- TASK STATEMENT: In the data below, one line contains "Distrito Nacional, Diebold: 14 -> 12" and a later one contains "Sur, Wincor Nixdorf: 0 -> 8". Print both, with every line between them, exactly and alone.

- SOURCE MATERIAL:
◇ ◇ ◇ ◇ ◇ ◇ ◇
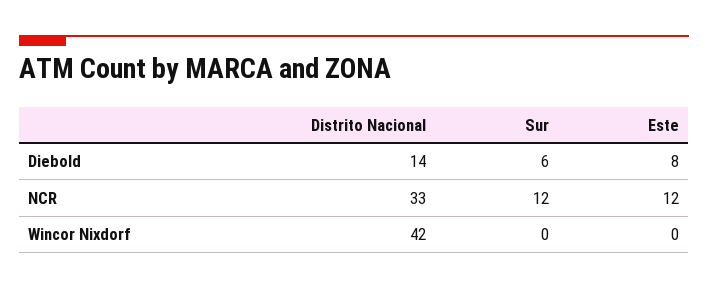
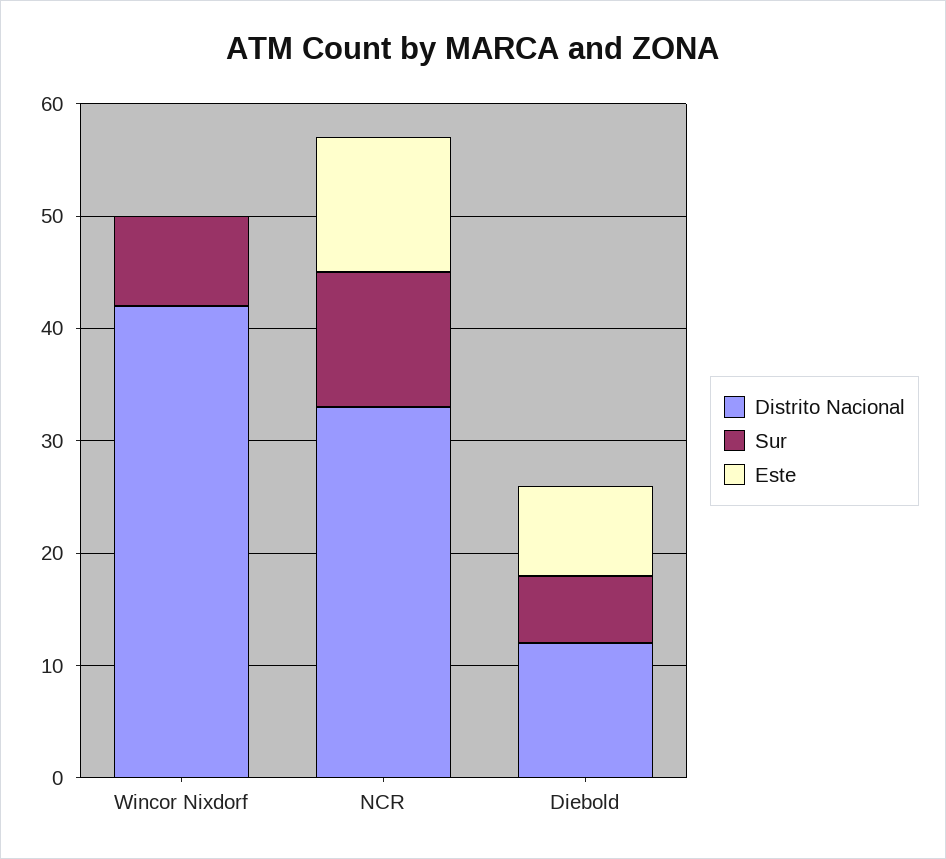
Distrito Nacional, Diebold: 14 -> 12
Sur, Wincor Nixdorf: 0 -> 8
◇ ◇ ◇ ◇ ◇ ◇ ◇
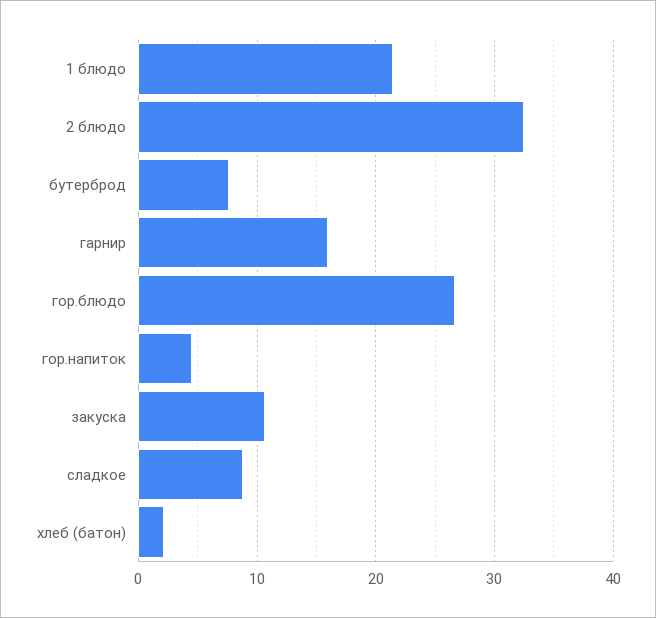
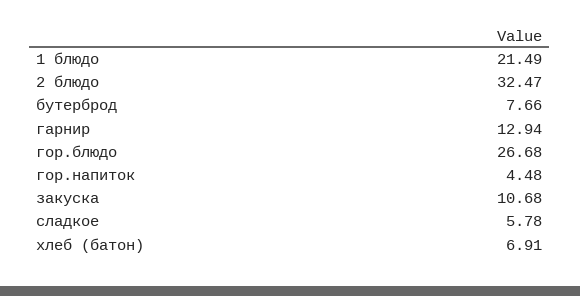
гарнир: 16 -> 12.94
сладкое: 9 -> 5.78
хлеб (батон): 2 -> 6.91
◇ ◇ ◇ ◇ ◇ ◇ ◇
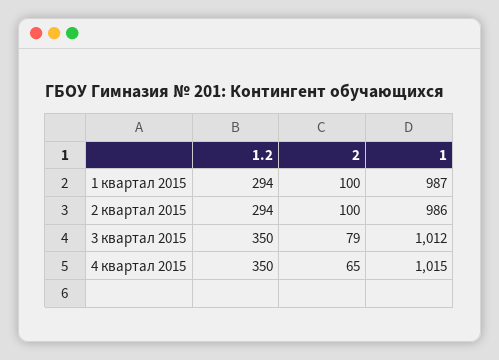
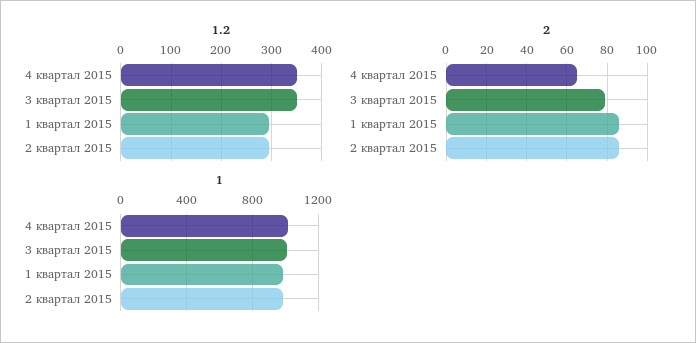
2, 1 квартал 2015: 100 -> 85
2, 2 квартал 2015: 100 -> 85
◇ ◇ ◇ ◇ ◇ ◇ ◇
- SOLUTION:
Distrito Nacional, Diebold: 14 -> 12
Sur, Wincor Nixdorf: 0 -> 8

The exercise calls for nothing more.